When you buy a compact disc or DVD, you can take it with you wherever you go, let friends borrow it and play it on any CD or DVD player. But you can't necessarily do that with the digital music and movies you buy online. The reason for that is something called Digital Rights Management.
DRM encoding embedded into songs you buy from iTunes, for example, prevents you from playing the songs on anything other than Apple's iPod or iTunes computer software.
When you buy a CD or DVD, a store clerk doesn't follow you home to see that you use it properly. But, in effect, that's what happens when you purchase digital media online. DRM is like Big Brother, always looking over your shoulder to make sure you don't use the product — for which you paid good money — in some way that the big music publishers and movie studios don't like.
DRM restrictions on TV shows are even worse. With some playback devices, downloaded episodes are automatically deleted or rendered unplayable after a few days whether you've watched them or not.
Not that DRM actually works, mind you. Hackers are always finding ways around it, in spite of legislation that makes doing so illegal. And even the most unsophisticated computer user can burn iTunes songs onto a CD and then copy them right back onto his computer as plain old MP3 files free of DRM. But DRM is an inconvenience, and it is an insult to consumers, who are treated like criminals.
The U.S. Congress, prodded by the Recording Industry Association of America and the Motion Picture Association of America, passed the Digital Millennium Copyright Act in 1998, criminalizing the production and distribution of technology designed to circumvent DRM. As science-fiction author and blogger Cory Doctorow has written, the main effect of the law hasn't been to protect copyrighted material but to stifle new media technologies.
"DRM isn't protection from piracy. DRM is protection from competition," Doctorow has written. He likens it the MPAA's initial opposition to VCRs — before, of course, the movie industry started making more money from home video than in theaters.
If the entertainment industry had gotten its way, VCRs would have been illegal. Now, it is getting its way, and digital technology is suffering for it.
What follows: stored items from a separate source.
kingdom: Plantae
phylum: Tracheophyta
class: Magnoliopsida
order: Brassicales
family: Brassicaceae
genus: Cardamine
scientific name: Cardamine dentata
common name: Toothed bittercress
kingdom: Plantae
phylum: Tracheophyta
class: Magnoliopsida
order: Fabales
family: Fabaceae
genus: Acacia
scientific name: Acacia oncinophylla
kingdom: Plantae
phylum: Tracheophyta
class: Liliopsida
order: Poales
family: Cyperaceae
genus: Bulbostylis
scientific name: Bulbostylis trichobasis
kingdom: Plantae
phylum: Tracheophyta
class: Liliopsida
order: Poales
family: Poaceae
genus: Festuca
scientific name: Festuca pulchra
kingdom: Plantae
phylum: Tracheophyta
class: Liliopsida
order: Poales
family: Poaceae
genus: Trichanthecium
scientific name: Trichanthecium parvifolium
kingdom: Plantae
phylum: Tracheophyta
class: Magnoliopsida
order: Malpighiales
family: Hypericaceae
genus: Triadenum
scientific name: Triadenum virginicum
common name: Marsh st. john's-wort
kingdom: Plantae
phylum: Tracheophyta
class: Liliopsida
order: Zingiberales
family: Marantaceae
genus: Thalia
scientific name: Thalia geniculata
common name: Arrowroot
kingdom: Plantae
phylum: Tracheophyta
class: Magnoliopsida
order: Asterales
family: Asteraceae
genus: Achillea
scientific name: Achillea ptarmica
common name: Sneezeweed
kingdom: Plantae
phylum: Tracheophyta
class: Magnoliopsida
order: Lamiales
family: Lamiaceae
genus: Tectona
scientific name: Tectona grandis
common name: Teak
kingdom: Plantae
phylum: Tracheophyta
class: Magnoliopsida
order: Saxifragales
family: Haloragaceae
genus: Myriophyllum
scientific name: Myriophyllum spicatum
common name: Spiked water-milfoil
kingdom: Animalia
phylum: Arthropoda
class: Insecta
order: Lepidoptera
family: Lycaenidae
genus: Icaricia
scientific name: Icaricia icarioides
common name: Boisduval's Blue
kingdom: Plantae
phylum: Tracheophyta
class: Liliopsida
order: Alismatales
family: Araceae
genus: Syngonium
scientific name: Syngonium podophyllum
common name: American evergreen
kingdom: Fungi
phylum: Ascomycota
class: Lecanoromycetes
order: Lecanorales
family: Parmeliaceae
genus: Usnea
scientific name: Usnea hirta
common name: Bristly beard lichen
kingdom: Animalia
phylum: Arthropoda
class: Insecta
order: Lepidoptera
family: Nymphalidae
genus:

But the battle lines against DRM are finally being drawn, spurred, in part, by an anti-DRM broadside from an unlikely source — Apple founder Steve Jobs.
Earlier this month, Jobs wrote an open letter encouraging the largest music publishers to abandon DRM.
"Why would the big four music companies agree to let Apple and others distribute their music without using DRM ... ?" Jobs wrote. "The simplest answer is because DRMs have never worked, and may never work, to halt music piracy."
Jobs may have an ulterior motive. European regulators want to force Apple to license its DRM technology to other companies, which would lead to consumers being able to play iTunes music on players other than Apple's market-leading iPod. For Jobs, mutual disarmament is a far better prospect that the unilateral disarmament Europe could force upon him.
But whatever his motivation, Jobs has reopened a debate that the big media empires had hoped to end in 1998. Consumers have little more to lose and their consumer sovereignty to regain.